### Document excerpt
______________________________

The upper annulus, which initially contains kill-weight, incompatible service fluid, is selectively opened by shifting the service string until the seal units are retracted out of the upper packer seal bore. A relatively lightweight, compatible completion fluid is then pumped through the inner service string and washpipe through the ported sub into the production annulus. The relatively heavy, incompatible service fluid in the production annulus is displaced into the upper service string/well casing annulus through the annulus between the upper service string and the upper packer bore. An underbalanced condition is imposed in the production annulus by replacing the heavy, incompatible service fluid with relatively lightweight, compatible completion fluid.
The work string is then moved to a sealing position within the upper packer bore in which the upper annulus is isolated and the perforating guns are positioned in alignment with the producing formation. Back pressure is maintained on the kill weight service fluid in the service string/well casing annulus above the upper packer for well control purposes. The kill weight service fluid is prevented from entering the production annulus by engagement of the seal units in the upper packer bore. After the guns have been fired, the perforation/gravel pack assembly is moved down, with the gravel pack screens moving into place across the new perforations. Since the upper annulus is isolated with respect to the production annulus by the long, upper seal unit assembly, the movement of the screens and perforating guns is accomplished without killing the well, and without the introduction of incompatible service fluids into the formation which might cause formation damage.
The assembly is prepared for gravel packing by running the perforating gun assembly through the seal bore of the bottom packer, and sealing the bottom packer bore with one or more longitudinally spaced seal units of the lower set. The circulation sub is opened to the crossover position, the washpipe is retracted to the reverse circulate position, and gravel slurry is pumped through the inner service string into the production annulus between the screen and the perforated casing. The slurry liquid is returned through the tell-tale screen, upwardly through the washpipe and circulation tool, where it crosses over for return to the surface through the bypass annulus between inner service string and the upper flow conductor seal assembly. After completion of the gravel pack, the circulation tool and washpipe are retrieved from the well. The longitudinally spaced seal units on the upper flow conductor string prevent loss of the kill weight service fluid from the upper annulus as the circulation tool and washpipe are pulled out of the well. An internal flapper valve closes the flow conductor bore as the washpipe is retrieved. The production annulus between the screen and well casing is isolated with respect to the well below the bottom packer by the longitudinally spaced seal units on the lower flow conductor string.
Operational features and advantages of the present invention will be understood by those skilled in the art upon reading the detailed description which follows with reference to the attached drawings.
FIG. 1 is a simplified, sectional view which illustrates a producing formation which is intersected by a vertical well having a tubular casing and upper and lower retrievable seal bore packers;
FIG. 2A, FIG. 2B and FIG. 2C are simplified, elevational views of the combination perforating/gravel packing tool of the present invention;
FIG. 3A, FIG. 3B, FIG. 3C and FIG. 3D are simplified views which illustrates the installation of the combination perforating/gravel packing tool of FIG. 2 in the well of FIG. 1, with the components being shown in the perforating position;
FIG. 4A, FIG. 4B and FIG. 4C illustrate the relative position of the components in the gravel packing position;
FIG. 5 is an elevational view, partially in section, of a tubular flow conduit having externally mounted seal elements adapted for sealing engagement within a packer seal bore;
FIG. 6 is an elevational view, partially in section, of an isolation sleeve in the closed position;
FIG. 7 is an elevational view, partially in section, of a dart circulation tool;
FIG. 8 is a view similar to FIG. 6, showing the dart of FIG. 7 and isolation sleeve of FIG. 6 in the gravel pack position;
FIG. 9 is a sectional view of a flapper valve assembly, shown in the open position; and,
FIG. 10 is a view similar to FIG. 9, with washpipe withdrawn and flapper valve in the closed position.

______________________________

### Available records
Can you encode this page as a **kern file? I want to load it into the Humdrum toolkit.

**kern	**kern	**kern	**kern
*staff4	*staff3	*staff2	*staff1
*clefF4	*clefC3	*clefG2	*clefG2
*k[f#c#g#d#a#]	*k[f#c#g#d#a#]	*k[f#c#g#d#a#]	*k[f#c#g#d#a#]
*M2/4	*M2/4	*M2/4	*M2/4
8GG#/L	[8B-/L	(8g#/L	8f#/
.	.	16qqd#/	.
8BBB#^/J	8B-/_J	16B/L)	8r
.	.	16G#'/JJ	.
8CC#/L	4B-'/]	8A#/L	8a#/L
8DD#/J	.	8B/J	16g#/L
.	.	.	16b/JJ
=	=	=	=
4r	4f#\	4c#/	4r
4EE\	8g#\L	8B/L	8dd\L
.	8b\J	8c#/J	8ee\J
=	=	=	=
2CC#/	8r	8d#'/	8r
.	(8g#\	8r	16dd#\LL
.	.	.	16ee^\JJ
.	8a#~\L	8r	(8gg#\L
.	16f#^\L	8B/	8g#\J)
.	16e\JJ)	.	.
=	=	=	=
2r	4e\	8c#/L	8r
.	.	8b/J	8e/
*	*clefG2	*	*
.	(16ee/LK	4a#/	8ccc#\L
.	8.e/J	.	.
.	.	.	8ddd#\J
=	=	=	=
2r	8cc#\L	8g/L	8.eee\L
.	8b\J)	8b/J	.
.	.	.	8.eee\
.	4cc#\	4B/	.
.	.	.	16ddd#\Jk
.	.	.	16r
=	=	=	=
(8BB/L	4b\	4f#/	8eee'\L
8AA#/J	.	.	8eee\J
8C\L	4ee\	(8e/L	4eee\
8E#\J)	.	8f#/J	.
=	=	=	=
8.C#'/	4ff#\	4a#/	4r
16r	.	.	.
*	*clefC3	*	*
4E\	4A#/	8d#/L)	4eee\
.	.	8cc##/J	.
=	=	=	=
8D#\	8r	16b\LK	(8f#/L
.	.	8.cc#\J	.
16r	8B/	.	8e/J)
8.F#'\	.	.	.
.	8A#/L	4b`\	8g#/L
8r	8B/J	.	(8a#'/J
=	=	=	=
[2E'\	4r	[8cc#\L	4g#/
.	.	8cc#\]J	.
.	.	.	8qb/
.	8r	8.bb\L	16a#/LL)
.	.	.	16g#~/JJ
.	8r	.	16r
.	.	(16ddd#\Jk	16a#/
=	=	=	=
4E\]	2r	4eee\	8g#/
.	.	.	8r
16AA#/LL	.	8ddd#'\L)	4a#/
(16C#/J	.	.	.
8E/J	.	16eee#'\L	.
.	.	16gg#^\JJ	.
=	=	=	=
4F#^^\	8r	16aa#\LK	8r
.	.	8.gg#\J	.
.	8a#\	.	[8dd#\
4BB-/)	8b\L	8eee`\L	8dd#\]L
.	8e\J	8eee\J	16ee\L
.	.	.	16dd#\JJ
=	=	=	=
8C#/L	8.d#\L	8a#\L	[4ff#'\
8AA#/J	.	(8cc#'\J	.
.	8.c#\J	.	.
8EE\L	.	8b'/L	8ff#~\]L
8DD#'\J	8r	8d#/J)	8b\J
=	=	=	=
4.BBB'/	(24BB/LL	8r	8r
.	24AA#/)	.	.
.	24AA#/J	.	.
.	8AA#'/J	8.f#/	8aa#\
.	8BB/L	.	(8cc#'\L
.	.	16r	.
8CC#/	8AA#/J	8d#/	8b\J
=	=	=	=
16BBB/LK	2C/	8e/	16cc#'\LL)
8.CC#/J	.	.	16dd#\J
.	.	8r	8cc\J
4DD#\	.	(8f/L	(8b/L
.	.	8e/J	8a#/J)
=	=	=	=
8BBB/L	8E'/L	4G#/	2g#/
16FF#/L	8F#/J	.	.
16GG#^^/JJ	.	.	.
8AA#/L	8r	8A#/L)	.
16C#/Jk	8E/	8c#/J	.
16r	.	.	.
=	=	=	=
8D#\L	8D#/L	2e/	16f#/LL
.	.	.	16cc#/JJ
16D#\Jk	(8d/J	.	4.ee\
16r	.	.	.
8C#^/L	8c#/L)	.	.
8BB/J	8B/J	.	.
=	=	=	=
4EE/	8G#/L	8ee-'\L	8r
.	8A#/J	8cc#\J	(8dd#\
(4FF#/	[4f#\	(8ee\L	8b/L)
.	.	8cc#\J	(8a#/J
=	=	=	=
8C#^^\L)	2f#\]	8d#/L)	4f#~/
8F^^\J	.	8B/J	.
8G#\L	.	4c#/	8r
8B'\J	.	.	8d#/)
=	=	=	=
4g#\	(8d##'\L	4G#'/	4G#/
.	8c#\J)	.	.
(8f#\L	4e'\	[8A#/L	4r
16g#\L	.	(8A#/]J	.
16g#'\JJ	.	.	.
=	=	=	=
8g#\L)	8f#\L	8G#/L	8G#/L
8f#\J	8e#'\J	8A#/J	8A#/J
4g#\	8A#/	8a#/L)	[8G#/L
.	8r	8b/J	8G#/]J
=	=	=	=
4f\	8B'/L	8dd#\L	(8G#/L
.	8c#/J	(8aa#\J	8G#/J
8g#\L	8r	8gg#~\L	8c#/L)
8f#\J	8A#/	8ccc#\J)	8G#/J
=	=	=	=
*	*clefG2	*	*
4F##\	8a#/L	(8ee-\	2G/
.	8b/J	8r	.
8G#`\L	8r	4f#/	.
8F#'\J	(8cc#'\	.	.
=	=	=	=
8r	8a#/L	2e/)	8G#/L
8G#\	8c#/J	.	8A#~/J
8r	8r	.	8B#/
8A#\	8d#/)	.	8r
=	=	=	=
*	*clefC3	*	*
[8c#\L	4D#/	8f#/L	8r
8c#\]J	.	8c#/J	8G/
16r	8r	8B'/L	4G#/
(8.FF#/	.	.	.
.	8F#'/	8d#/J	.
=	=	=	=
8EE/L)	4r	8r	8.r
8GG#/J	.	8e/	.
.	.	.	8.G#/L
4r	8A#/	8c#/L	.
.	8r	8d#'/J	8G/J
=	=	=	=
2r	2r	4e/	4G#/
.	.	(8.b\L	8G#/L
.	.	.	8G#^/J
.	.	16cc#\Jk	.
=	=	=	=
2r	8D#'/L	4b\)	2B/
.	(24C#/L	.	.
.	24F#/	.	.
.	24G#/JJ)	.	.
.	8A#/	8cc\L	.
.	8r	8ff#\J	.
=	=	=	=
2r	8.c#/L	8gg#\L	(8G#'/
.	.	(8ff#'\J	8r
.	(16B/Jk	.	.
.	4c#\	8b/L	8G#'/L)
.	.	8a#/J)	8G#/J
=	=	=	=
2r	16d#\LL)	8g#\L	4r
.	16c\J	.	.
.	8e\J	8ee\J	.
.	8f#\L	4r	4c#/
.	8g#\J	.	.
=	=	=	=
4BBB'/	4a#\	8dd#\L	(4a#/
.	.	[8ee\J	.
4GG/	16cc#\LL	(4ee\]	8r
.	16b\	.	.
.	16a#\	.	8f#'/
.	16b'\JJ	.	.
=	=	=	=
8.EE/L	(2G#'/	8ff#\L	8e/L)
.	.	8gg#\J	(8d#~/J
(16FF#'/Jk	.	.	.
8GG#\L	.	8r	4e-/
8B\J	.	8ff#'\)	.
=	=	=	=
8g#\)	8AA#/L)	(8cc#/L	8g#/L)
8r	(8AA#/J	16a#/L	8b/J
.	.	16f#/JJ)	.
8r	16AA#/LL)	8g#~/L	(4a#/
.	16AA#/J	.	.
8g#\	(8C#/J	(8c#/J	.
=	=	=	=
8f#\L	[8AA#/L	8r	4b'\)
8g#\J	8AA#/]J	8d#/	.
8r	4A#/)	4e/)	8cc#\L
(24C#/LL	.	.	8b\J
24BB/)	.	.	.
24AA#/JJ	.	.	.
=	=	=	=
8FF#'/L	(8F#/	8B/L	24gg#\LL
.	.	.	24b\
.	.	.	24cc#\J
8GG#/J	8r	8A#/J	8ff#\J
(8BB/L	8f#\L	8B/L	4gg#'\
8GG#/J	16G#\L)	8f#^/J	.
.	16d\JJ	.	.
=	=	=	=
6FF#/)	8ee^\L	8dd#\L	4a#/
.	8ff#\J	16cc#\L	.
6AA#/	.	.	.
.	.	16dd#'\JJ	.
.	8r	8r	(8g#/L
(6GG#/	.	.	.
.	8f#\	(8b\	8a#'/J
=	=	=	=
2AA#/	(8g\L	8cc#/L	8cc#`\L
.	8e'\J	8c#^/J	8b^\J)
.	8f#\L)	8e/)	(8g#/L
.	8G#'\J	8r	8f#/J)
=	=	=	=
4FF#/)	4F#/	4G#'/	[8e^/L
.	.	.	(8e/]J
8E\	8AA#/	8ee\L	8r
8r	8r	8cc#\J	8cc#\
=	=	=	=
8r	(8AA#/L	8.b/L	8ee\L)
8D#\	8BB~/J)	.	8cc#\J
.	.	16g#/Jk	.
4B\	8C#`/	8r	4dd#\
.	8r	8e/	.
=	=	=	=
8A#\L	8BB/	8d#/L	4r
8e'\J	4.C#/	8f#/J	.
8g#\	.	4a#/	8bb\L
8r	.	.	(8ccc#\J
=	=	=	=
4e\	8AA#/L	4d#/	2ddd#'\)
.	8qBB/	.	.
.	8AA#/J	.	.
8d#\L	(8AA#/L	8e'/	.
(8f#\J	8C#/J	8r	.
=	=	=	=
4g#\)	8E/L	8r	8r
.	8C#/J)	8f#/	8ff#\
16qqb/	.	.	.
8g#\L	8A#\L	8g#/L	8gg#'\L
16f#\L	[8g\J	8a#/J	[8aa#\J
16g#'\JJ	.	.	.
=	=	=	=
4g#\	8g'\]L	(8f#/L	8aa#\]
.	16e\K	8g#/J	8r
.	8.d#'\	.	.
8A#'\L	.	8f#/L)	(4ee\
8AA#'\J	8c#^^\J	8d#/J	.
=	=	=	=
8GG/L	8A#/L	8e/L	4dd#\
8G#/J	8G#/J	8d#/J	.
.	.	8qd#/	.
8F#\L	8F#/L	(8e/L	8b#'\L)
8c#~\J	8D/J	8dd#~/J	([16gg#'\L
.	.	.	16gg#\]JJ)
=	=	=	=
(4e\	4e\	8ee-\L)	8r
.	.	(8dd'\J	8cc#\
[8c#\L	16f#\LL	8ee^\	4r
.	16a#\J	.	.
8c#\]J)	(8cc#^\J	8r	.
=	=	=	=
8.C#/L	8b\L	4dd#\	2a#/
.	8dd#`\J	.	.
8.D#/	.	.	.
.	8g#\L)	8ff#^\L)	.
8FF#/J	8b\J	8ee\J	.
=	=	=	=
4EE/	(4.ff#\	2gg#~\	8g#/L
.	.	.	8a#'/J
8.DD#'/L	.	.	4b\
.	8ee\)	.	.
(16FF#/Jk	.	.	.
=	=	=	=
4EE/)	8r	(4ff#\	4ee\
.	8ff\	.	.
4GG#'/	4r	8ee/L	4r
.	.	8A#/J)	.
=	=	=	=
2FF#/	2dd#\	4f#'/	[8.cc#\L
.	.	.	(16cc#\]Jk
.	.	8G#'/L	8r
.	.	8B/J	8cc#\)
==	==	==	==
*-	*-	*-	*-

______________________________

### Instructions
[1] Update the well completion text from the sentence starting with "The upper annulus, which" and going on through "compatible completion fluid.", replacing "washpipe" with "wash pipe" wherever it occurs. Write out that whole stretch with the change made.
[2] Pick out each line of the records that contains the string "kern", treating uppercase and lowercase as different, and copy those lines.

### Outputs for the tasks
[1]
The upper annulus, which initially contains kill-weight, incompatible service fluid, is selectively opened by shifting the service string until the seal units are retracted out of the upper packer seal bore. A relatively lightweight, compatible completion fluid is then pumped through the inner service string and wash pipe through the ported sub into the production annulus. The relatively heavy, incompatible service fluid in the production annulus is displaced into the upper service string/well casing annulus through the annulus between the upper service string and the upper packer bore. An underbalanced condition is imposed in the production annulus by replacing the heavy, incompatible service fluid with relatively lightweight, compatible completion fluid.

[2]
Can you encode this page as a **kern file? I want to load it into the Humdrum toolkit.
**kern	**kern	**kern	**kern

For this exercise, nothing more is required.